Andrew Webb: Markets get off to a confident start
Investors have greeted the new year by facing down difficulties in the eurozone, but expect further tests down the road
So far, so good. Since the beginning of the year, global markets have reacted rather well to bad news. Think back six months from today and an event like the downgrade of France, Austria and the European Financial Stability Fund might have been the catalyst for anxiety and a nervous slide in share prices. So what has changed? Why are investors standing up to the new year’s difficult eurozone news? There are a number of reasons.
The first is that the downgrade was widely expected. S&P had warned that France was at risk of losing its coveted AAA rating so it was no surprise when it came. Once France and Austria had lost their rating, it was inevitable that the European Financial Stability Fund would follow.
The second point is that investors knew what to expect when the downgrade actually occurred; nothing. Thinking back six months again and it was the US being knocked off its triple-A perch. In this case yields actually fell because prices rose. This is precisely the opposite of what one might intuitively expect when an investment technically becomes more risky overnight.
A likely reason for this is that investors rely more on their own assessment of risk now than in the past and so were unwilling to dump Treasury bonds on the basis of a credit rating alone. The same might be true of French and Austrian bonds and a successful auction of European Financial Stability Fund bonds last week is a good early indication.
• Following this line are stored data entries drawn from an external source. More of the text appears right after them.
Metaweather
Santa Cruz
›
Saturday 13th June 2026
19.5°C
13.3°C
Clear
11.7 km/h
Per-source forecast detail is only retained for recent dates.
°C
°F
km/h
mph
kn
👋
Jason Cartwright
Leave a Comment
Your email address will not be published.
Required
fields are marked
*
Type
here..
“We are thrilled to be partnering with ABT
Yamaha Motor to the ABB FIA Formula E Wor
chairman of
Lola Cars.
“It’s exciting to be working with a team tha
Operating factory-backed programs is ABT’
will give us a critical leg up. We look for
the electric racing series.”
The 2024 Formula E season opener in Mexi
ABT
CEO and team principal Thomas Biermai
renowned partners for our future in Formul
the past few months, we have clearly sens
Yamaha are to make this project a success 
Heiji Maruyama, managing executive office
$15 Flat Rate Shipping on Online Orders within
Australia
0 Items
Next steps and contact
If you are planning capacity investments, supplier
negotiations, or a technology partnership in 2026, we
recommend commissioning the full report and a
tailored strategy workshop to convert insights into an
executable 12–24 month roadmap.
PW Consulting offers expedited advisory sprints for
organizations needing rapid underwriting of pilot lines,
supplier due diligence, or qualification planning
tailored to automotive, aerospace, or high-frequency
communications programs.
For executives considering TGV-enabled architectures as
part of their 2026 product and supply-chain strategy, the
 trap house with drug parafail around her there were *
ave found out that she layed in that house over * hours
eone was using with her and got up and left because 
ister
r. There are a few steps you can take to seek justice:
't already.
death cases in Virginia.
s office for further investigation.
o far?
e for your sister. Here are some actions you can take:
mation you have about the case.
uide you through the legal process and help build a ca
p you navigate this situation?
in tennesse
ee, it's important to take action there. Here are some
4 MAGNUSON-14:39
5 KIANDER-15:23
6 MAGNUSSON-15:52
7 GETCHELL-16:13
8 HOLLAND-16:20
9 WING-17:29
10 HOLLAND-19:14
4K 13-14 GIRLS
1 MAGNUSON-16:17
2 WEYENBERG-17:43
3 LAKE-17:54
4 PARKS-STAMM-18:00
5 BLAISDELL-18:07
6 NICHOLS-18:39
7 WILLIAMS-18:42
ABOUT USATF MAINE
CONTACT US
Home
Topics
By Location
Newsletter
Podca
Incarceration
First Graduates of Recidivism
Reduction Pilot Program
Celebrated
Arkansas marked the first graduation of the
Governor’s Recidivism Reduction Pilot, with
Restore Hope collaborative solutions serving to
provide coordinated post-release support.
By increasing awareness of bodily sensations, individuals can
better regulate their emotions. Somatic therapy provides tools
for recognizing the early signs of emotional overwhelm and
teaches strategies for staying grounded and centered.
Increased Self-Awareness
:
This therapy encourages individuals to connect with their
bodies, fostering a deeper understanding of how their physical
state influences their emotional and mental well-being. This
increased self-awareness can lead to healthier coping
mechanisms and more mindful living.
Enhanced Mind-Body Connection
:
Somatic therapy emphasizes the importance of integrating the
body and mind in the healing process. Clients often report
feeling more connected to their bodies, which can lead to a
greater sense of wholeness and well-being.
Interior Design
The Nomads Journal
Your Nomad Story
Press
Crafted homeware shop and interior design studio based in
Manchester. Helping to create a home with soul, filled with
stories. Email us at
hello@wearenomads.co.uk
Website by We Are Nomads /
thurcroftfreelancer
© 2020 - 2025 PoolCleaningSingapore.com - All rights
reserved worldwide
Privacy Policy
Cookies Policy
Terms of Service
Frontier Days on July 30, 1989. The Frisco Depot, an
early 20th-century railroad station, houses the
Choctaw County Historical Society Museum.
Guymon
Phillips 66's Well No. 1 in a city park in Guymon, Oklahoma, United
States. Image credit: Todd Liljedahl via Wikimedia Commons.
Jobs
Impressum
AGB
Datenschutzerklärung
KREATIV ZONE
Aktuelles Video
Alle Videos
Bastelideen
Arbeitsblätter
There are also reassuring economic signals emerging from the US which is giving bullish investors something to get their horns into. Unemployment fell in the US to its lowest point since February 2009. This is not only a sign in itself that the US economy is creating jobs, but means that 200,000 people found new jobs in December which, for a consumer-led economy, increases the chances of the recovery becoming self-sustaining. This data is supported by less-bad forward-looking signals such as the surveys of purchasing managers, which are a good indicator of future economic activity.
Data from China, too, has given investors reasons to be cheerful, even if it is a matter of interpretation. The Chinese economy’s rate of growth slowed in the fourth quarter to an annualised rate of 8.9 per cent; it was 9.1 per cent in the third quarter. Why is it good news that the growth engine of the world economy is slowing? Because a) previously it was growing too fast and creating an unsustainable level of inflation, and b) it appears now not to be slowing too fast. Although investors should be cautious, it appears as though China has pulled off exactly what it set out to do by overcoming inflation but not at the expense of its long-term growth trajectory.
Data from China, too, has given investors reasons to be cheerful, even if it is a matter of interpretation
The final point is political. There is good reason to feel as though it has gone quiet in southern Europe over the past few weeks; because it has. The installation of technocratic governments in Greece and Italy has led to a much more businesslike approach to the crisis. There is less macho political grandstanding than before.